Ludovica Galeazzo
Mapping the Islands of the Venetian Lagoon
2019-2020, 2020-2021, 2022-2023, 2023-2024, 2024-2025, 2025-2026

Biography
Ludovica Galeazzo is an Associate Professor of Architectural History in the Department of Cultural Heritage at the University of Padua. She is the Principal Investigator of the ERC Starting Grant project Venice’s Nissology. Reframing the Lagoon City as an Archipelago (VeNiss), which focuses on the digital reconstruction of the history and urban transformation of the Venetian lagoon islands. Her research explores early modern Italian architecture, with a particular interest in the use of new technologies to visualize processes of urban change over time.
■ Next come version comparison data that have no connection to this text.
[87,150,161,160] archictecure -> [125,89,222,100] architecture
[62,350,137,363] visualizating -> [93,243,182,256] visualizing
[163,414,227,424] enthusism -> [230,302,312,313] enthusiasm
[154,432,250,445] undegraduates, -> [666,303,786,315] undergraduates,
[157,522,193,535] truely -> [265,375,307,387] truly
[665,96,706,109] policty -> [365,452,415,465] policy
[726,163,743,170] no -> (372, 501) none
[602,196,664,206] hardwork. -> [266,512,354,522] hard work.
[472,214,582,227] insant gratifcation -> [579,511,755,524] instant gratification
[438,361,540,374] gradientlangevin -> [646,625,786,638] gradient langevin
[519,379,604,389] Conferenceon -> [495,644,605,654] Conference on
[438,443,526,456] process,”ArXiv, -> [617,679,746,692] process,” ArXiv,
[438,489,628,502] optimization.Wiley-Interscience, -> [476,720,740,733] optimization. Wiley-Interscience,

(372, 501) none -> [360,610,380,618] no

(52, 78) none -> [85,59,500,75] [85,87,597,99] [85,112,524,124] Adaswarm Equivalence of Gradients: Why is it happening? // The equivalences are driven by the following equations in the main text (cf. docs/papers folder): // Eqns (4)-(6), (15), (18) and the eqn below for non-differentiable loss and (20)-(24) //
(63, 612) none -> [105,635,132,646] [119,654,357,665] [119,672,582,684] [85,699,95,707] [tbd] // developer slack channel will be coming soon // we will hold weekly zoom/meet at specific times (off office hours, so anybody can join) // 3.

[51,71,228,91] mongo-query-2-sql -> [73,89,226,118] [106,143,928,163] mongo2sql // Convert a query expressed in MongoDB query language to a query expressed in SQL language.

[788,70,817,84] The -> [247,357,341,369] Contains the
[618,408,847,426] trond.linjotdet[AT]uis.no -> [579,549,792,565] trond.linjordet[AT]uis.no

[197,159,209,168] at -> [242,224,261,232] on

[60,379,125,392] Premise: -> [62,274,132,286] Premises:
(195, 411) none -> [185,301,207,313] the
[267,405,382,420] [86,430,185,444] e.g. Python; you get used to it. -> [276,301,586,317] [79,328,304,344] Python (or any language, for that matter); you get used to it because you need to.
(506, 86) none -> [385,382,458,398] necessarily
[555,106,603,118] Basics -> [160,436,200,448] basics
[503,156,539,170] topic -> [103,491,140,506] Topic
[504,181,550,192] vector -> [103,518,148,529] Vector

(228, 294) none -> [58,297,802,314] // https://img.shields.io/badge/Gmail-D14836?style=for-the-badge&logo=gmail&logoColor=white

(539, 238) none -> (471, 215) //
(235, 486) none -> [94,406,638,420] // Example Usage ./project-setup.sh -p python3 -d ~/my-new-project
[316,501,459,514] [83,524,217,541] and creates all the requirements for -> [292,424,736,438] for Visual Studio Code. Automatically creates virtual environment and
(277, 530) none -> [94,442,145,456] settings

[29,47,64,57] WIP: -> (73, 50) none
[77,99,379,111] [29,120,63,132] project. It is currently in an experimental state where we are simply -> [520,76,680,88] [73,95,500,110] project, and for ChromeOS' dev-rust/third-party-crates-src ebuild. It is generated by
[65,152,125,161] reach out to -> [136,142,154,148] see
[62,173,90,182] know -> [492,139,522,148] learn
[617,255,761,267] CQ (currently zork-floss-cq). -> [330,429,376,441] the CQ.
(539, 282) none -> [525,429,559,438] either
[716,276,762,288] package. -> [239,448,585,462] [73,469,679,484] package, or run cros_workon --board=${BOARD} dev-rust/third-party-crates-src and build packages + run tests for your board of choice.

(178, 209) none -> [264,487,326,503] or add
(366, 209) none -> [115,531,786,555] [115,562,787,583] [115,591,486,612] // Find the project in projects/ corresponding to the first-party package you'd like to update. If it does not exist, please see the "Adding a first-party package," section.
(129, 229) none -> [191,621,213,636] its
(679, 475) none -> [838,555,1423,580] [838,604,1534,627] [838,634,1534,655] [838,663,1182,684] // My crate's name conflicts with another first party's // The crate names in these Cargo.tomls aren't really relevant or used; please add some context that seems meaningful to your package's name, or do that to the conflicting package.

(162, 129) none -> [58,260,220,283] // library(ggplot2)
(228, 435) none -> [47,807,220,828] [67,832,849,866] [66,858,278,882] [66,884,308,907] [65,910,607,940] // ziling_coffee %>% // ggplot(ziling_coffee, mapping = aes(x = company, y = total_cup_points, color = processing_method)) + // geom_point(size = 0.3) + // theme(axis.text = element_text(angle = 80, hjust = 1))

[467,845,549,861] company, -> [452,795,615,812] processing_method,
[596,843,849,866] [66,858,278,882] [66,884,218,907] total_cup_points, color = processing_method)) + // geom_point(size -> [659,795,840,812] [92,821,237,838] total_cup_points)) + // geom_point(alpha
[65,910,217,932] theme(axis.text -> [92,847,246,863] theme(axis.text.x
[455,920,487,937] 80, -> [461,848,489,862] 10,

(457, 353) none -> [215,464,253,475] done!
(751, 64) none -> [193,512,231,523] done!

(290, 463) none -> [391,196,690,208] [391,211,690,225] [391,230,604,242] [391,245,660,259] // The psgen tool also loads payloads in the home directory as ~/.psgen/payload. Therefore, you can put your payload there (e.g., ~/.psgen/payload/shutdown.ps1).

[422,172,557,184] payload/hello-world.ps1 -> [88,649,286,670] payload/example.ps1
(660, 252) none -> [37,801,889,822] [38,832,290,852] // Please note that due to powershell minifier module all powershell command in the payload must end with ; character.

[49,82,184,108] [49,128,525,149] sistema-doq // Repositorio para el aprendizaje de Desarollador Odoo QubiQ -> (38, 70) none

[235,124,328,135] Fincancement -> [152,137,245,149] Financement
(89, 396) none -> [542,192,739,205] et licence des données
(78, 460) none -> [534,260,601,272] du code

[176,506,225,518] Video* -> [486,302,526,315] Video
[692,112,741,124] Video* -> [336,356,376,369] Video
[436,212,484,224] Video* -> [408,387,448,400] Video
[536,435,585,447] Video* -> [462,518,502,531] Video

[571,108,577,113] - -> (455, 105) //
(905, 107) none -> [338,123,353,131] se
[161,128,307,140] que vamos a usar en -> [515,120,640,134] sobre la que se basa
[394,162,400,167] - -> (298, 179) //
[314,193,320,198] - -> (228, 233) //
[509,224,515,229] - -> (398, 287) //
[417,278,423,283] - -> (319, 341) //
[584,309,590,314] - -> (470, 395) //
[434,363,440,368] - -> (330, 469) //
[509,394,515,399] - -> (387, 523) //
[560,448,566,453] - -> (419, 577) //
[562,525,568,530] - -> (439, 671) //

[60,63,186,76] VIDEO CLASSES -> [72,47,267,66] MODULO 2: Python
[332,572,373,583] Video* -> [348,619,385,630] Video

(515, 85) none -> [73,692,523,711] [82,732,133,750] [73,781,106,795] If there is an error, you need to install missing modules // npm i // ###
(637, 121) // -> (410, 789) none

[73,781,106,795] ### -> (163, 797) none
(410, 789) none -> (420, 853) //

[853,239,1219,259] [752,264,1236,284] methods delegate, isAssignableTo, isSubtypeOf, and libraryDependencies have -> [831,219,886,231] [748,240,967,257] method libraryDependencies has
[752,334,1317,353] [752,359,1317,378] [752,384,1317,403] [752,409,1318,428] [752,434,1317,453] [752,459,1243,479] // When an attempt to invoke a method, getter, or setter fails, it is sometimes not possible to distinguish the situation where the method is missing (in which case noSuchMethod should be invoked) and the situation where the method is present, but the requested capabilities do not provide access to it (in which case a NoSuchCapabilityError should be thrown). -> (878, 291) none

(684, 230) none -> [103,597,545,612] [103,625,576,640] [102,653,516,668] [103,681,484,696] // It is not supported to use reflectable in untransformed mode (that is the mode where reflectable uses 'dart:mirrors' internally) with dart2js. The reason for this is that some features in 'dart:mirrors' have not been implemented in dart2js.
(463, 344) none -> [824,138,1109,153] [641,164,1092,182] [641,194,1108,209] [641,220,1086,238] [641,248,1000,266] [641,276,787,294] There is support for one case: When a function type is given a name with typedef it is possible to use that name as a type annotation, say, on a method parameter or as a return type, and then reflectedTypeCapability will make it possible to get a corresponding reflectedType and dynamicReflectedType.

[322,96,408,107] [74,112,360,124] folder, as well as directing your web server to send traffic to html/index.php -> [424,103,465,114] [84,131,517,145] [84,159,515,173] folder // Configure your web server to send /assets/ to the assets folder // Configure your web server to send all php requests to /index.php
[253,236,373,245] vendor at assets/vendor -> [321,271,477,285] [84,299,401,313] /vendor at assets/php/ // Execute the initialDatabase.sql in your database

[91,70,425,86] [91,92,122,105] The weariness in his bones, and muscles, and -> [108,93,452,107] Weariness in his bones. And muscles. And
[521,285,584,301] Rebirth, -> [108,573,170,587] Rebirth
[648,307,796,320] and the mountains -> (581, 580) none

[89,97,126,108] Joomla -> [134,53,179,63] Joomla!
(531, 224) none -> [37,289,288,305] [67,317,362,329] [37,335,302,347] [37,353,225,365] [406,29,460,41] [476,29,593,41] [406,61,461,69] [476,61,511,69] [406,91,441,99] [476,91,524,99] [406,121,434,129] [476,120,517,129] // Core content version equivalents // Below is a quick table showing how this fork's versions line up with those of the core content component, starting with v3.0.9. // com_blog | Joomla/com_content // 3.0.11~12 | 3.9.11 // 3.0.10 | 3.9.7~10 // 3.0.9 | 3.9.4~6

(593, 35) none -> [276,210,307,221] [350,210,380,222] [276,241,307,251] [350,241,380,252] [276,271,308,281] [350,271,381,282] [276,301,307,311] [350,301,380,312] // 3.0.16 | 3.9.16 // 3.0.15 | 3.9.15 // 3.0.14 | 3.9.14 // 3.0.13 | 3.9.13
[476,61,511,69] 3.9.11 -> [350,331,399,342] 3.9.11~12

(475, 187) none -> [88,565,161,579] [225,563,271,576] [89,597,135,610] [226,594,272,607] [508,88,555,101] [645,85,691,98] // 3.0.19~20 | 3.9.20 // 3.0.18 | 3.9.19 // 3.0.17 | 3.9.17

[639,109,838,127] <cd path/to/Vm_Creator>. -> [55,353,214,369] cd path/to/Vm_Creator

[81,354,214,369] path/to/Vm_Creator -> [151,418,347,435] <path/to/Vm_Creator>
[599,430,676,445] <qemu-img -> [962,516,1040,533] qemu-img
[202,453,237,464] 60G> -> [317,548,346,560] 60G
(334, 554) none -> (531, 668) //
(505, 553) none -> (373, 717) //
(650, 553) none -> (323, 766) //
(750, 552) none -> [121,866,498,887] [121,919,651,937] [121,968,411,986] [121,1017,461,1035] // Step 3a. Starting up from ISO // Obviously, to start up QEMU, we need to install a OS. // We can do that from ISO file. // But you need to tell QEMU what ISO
She earned her PhD from the Graduate School Ca’ Foscari-Iuav in Venice and was later a Research Fellow at the Iuav University (2013-16), a Postdoctoral Associate at Duke University (2016-17), and a Kress Fellow in Digital Humanities at I Tatti (2019). Since 2019, she has served as a Digital Humanities Research Associate. Ludovica is a member of the international projects Visualizing Cities and 3D SEBENICO, and she sits on the editorial board of the journal Tribelon. In 2024, she was appointed a member of the Istituto Veneto di Scienze, Lettere ed Arti. Her publications examine the intersection of architecture, urban studies, social history, and the dynamics of place-making. She is the author of the monograph Venezia e i margini urbani. L’insula dei Gesuiti in età moderna (IVSLA 2018) and co-editor of Acqua e cibo a Venezia. Storie della laguna e della città (Marsilio 2015).
Project Summary
In the early modern period, the network of islands encircling the Venetian lagoon served as capillary structures for the political, socio-economic, and cultural interests of the Serenissima. Scattered throughout the entire ‘gulf’ of Venice, these settlements were indispensable to the larger Venetian community as loci dedicated to the city’s food supply, spiritual places for religious communities, and centers for defense structures or public hospitals. The socio-political events that followed the fall of the Republic (1797) profoundly changed this understanding and totally altered the reading of the city as an organic entity that encompasses the watery ecosystem. In some cases, interventions significantly transformed the islands’ geographic configuration and functions. The Venice’s Nissology project (VeNiss) aims to investigate the long-term history and change of this cluster of islets starting from the sixteenth century, through a geo-spatial semantic infrastructure that, as a sort of historical Google maps, enables a journey across time and space. This combines digital 2D and 3D reconstructions, interwoven with pertinent archival and iconographic sources, actors, and events, thus helping uncover the significance of Venice’s archipelago and retrieve its history as a physical site but, above all, as an integrated system of calculated interactions.